Barbara Wallis (teacher): When TAS began, it was a very structured secondary school system and the engagement by the students wasn’t good at all. The attendance was atrocious, and there were a lot of behavioural problems because of the lack of motivation by the students. And also, their academic results weren’t great and hadn’t been great for a little while.

Nicola Chase (Te Kauhua facilitator): What we used to say is that most of our kids spent 3, possibly 4 days at school; they had those sort of weeks. Mondays and Fridays were our worst attendance days.

Boyce Davey (Principal): The culture wasn’t good. There was four main issues: low achievement, divided community (and not just the community, but the learning community as well), there was low Māori achievement, and there was a lack of depth in the curriculum.

Nicola Chase: We lost 50 per cent of our Māori students from year 11 to 13 every year. You recorded it, it got given, sent away, and it was like nothing was ever done to actually do anything differently to attract them, to maintain to keep them.

Boyce Davey: The teachers were operating in a huge deficit culture. They thought they were doing the best and it was all the kids' fault.

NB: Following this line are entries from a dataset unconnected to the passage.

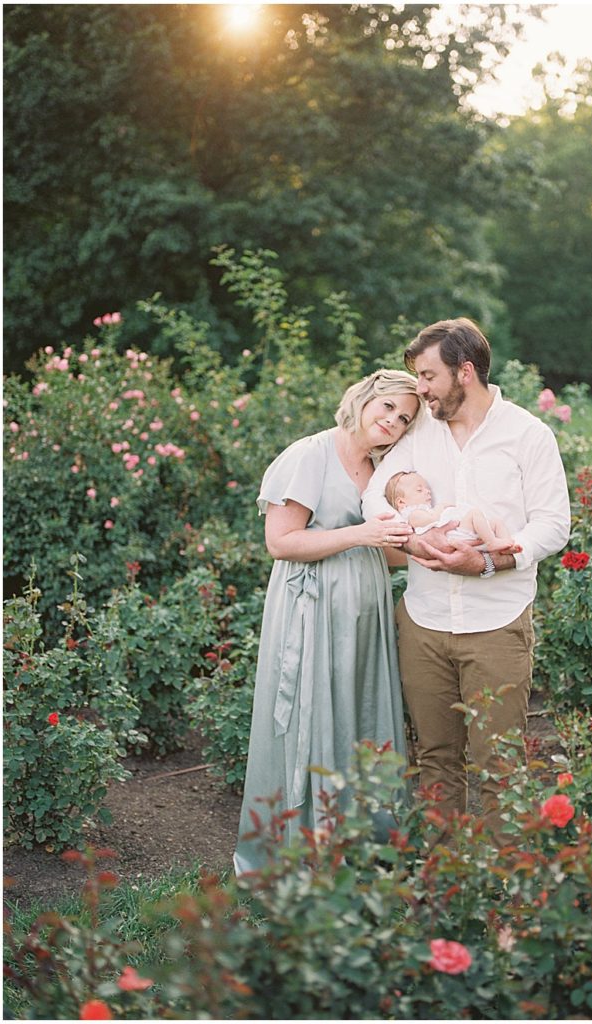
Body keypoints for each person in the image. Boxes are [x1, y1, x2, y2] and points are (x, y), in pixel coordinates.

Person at [362, 318, 570, 848]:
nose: (420, 389)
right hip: (424, 622)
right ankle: (447, 885)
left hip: (496, 624)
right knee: (435, 759)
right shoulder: (418, 432)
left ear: (466, 372)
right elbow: (376, 495)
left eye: (428, 376)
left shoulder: (527, 434)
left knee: (498, 764)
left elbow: (552, 525)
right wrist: (412, 543)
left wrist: (487, 563)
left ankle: (509, 896)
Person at [233, 369, 421, 875]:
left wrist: (438, 545)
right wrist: (363, 533)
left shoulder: (383, 469)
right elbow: (282, 543)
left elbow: (384, 548)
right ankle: (300, 850)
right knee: (312, 720)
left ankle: (361, 843)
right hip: (312, 614)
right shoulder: (310, 455)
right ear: (364, 399)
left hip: (366, 616)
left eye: (404, 418)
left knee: (361, 714)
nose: (393, 421)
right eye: (387, 408)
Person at [384, 469, 518, 553]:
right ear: (401, 502)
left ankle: (507, 544)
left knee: (495, 522)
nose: (427, 491)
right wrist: (440, 507)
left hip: (458, 531)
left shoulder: (425, 509)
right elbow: (432, 520)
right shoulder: (413, 514)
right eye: (419, 490)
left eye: (427, 488)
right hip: (455, 536)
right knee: (474, 514)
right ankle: (491, 542)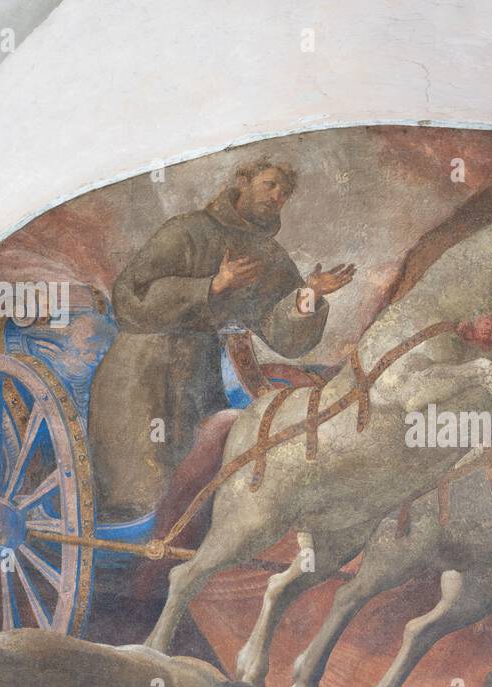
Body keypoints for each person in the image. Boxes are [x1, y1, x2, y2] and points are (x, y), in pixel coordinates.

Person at [88, 158, 356, 516]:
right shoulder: (186, 231)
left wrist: (310, 294)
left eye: (284, 193)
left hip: (201, 377)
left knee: (200, 495)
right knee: (142, 495)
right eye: (270, 185)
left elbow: (281, 332)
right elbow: (130, 297)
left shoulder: (268, 255)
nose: (277, 197)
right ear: (243, 181)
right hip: (144, 372)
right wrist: (212, 286)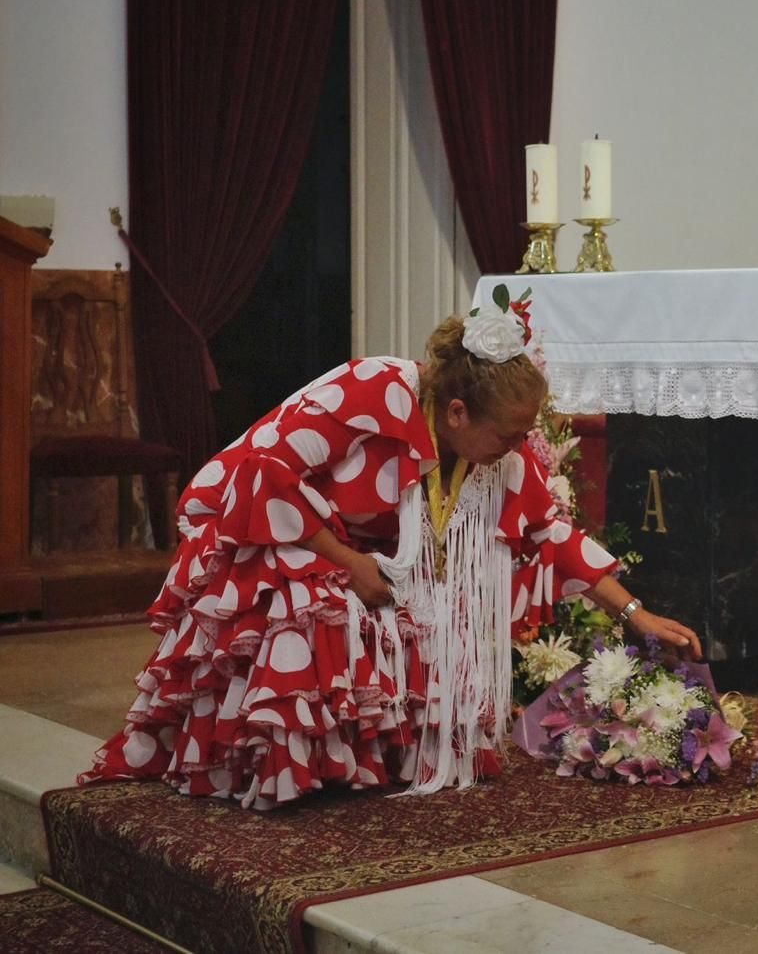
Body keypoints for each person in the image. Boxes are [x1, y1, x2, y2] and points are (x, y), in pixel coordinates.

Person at [82, 303, 701, 809]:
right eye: (510, 434)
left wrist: (637, 614)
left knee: (430, 616)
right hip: (259, 526)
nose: (519, 449)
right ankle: (276, 763)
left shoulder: (496, 456)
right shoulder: (371, 389)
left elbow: (551, 532)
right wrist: (348, 564)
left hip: (350, 545)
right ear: (456, 412)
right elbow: (264, 476)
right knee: (316, 607)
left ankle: (354, 763)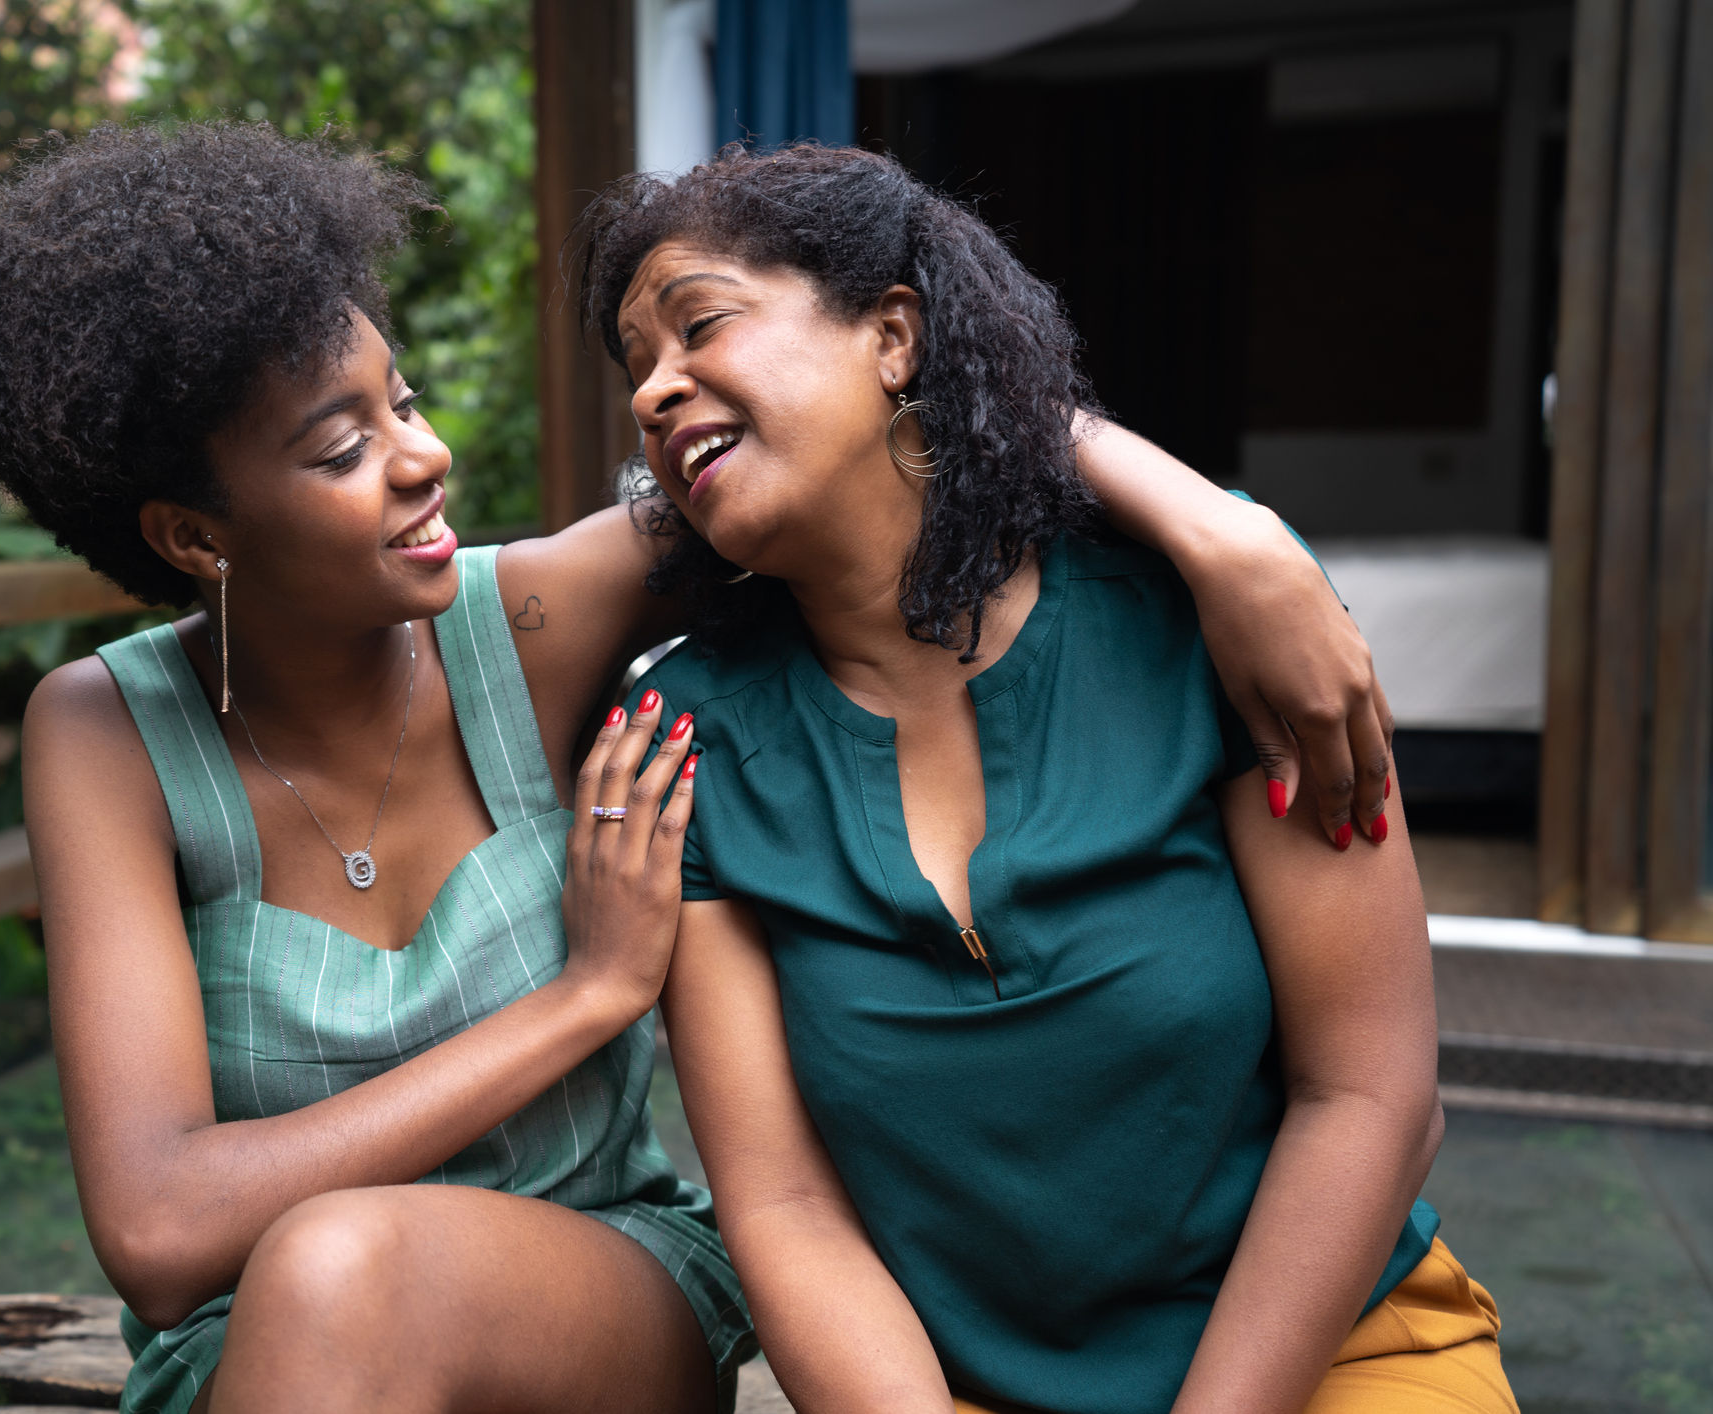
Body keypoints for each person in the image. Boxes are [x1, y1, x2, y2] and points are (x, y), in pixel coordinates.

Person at [0, 122, 1406, 1414]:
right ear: (192, 536)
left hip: (592, 1299)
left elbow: (873, 446)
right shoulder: (105, 732)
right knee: (327, 1273)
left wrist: (1226, 531)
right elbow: (166, 1229)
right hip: (269, 1347)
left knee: (344, 1256)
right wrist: (585, 997)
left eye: (407, 401)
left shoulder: (541, 625)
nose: (422, 459)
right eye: (339, 448)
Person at [584, 144, 1517, 1414]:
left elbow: (1368, 1094)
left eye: (698, 324)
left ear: (892, 337)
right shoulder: (684, 734)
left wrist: (1222, 531)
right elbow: (787, 1206)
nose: (652, 391)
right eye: (634, 367)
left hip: (1332, 1359)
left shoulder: (1198, 621)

Fifty to sixty per cent of our students come from iwi, so they’re a major stakeholder in the school, but they had been treated like a minor stakeholder.

Ngaire Kauika-Stevens (iwi rep, board of trustees): We have never, ever been able to participate in a way that’s been good for us. Everybody else seems to think that they know what’s good for our kids, our people, and for the betterment of the community. And you know, for too long you've had that, and it hasn't worked.